Optimize fft_small for Intel CPUs
According to Daniel, vroundpd is a bottleneck on Intel:
I noticed that things go noticably faster on my intel slab if the round function is replaced by basic arithmetic. I though for sure rounding couldn't be slower than add/sub, but, sure enough, intel have done it.
The cycle latencies on recent amd and intel chips are:
amd intel
round: 3 8
add/sub: 3 4
mul: 3 4
fmadd: 4 4
I looked into the generated code and it does not look that great (at least on Skylake). By unrolling and doing other stuff directly after roundings, we can latency penalties. Currently it wants to do a vroundpd directly followed by a vfnmadd132pd acting on the same register.
I couldn't guide the compiler to do what I wanted it to do, so I think we have to resort to inline assembly here.
Edit: GCC and Clang generate different sequences (the text above refers to GCC), but both are not optimal and cannot seem to be guided.

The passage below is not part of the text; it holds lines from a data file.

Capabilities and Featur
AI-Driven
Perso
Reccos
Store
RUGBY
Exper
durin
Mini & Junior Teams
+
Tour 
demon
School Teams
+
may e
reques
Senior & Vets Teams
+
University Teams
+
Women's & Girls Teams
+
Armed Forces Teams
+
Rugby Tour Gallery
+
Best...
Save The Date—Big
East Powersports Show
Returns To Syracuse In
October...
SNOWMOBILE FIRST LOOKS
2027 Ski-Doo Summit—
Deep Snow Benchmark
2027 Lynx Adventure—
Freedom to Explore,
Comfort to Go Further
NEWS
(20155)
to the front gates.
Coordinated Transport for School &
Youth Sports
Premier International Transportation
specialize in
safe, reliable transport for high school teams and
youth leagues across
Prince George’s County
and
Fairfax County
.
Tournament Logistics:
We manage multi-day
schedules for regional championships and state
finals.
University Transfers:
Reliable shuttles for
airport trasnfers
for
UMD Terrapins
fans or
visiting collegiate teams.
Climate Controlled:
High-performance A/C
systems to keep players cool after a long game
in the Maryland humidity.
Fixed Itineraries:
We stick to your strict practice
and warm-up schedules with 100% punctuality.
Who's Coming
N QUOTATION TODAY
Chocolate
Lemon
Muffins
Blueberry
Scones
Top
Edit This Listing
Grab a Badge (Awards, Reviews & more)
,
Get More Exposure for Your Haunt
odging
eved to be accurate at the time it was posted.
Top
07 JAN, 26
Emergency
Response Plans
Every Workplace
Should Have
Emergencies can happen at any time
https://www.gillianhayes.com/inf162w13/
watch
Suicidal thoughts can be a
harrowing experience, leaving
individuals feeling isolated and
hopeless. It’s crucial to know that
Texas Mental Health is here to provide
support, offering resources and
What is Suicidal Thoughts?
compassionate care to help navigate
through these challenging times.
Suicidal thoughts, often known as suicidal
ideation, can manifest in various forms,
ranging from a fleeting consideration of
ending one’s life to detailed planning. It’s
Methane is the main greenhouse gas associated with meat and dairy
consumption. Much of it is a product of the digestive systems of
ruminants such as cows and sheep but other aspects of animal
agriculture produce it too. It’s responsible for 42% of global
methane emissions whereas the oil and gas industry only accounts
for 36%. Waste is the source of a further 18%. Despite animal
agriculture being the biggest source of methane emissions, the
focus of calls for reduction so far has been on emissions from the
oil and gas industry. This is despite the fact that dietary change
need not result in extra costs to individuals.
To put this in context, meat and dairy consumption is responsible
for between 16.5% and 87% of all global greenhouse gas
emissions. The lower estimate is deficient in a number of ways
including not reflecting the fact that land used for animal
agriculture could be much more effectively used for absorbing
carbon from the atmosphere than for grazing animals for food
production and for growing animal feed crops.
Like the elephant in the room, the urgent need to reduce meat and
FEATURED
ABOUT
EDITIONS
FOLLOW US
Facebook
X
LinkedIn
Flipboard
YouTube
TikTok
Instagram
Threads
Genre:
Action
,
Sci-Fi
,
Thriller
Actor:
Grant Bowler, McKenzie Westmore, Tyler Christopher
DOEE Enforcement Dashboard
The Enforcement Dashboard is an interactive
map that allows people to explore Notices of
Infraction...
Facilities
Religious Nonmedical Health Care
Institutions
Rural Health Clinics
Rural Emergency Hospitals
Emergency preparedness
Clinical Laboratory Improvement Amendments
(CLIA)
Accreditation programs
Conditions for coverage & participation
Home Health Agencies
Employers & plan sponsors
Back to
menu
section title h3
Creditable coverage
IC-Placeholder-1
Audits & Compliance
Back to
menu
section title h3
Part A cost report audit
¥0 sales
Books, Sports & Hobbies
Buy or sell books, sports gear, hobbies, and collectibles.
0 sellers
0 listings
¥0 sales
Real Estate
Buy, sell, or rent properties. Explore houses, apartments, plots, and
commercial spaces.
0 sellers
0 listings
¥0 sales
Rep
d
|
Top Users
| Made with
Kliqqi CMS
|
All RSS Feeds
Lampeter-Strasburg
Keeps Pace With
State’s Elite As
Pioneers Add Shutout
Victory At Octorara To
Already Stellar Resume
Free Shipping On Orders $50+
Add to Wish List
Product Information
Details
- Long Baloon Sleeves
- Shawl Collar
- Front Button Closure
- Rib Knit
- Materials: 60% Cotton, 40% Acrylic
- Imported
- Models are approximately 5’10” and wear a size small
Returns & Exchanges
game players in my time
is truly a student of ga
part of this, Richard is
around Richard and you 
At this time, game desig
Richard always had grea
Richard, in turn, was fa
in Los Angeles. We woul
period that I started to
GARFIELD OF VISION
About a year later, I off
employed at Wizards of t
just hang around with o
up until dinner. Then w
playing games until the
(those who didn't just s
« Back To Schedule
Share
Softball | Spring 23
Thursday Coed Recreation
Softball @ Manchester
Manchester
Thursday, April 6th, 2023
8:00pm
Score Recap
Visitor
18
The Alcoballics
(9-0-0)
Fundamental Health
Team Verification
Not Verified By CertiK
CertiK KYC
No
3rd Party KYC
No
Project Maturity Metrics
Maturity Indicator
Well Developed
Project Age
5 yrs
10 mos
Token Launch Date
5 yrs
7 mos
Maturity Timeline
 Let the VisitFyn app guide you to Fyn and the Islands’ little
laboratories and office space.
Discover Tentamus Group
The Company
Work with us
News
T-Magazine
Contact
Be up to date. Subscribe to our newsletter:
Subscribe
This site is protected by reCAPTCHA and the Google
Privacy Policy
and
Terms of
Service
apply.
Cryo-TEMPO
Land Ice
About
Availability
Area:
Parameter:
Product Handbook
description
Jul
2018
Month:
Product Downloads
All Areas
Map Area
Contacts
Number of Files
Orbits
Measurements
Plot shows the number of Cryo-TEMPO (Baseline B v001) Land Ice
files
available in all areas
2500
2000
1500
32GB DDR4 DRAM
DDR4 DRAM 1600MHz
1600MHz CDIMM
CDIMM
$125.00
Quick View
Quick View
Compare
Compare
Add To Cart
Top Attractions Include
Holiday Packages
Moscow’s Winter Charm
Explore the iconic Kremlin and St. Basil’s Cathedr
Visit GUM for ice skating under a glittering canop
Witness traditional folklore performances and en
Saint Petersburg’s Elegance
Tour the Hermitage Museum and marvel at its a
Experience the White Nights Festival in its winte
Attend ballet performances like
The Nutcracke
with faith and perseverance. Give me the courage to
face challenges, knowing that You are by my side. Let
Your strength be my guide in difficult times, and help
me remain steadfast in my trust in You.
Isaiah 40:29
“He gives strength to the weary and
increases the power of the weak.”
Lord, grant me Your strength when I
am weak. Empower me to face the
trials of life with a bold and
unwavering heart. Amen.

In relation to #1832, it would be nice to implement different subroutines in fft_small based on register width (128 bits for NEON, 256 bits for AVX2, etc.) and the number of such registers. Will probably be more efficient as I haven't seen GCC optimize enough IMO. For AVX-512, there is the instruction VCVTTPD2QQ to convert from float to double, as compared to vroundpd.